= Problem requirements =
Scan the data below for the string "connected". Copy every line where it appears.

(Provided information begins)

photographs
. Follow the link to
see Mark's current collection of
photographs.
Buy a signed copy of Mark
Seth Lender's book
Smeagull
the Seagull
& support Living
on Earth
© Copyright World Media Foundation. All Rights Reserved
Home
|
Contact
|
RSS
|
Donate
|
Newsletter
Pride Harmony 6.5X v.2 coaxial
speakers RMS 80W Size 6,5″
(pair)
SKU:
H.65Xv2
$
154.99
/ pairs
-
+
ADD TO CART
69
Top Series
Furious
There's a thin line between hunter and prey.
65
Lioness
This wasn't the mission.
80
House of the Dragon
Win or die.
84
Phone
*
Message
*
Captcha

(Provided information ends)
(Provided information begins)

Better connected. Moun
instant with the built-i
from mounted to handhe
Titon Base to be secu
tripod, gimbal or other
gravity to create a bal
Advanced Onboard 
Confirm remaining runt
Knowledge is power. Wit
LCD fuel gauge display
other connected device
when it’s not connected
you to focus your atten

(Provided information ends)

= Task answer =
Better connected. Moun
other connected device
when it’s not connected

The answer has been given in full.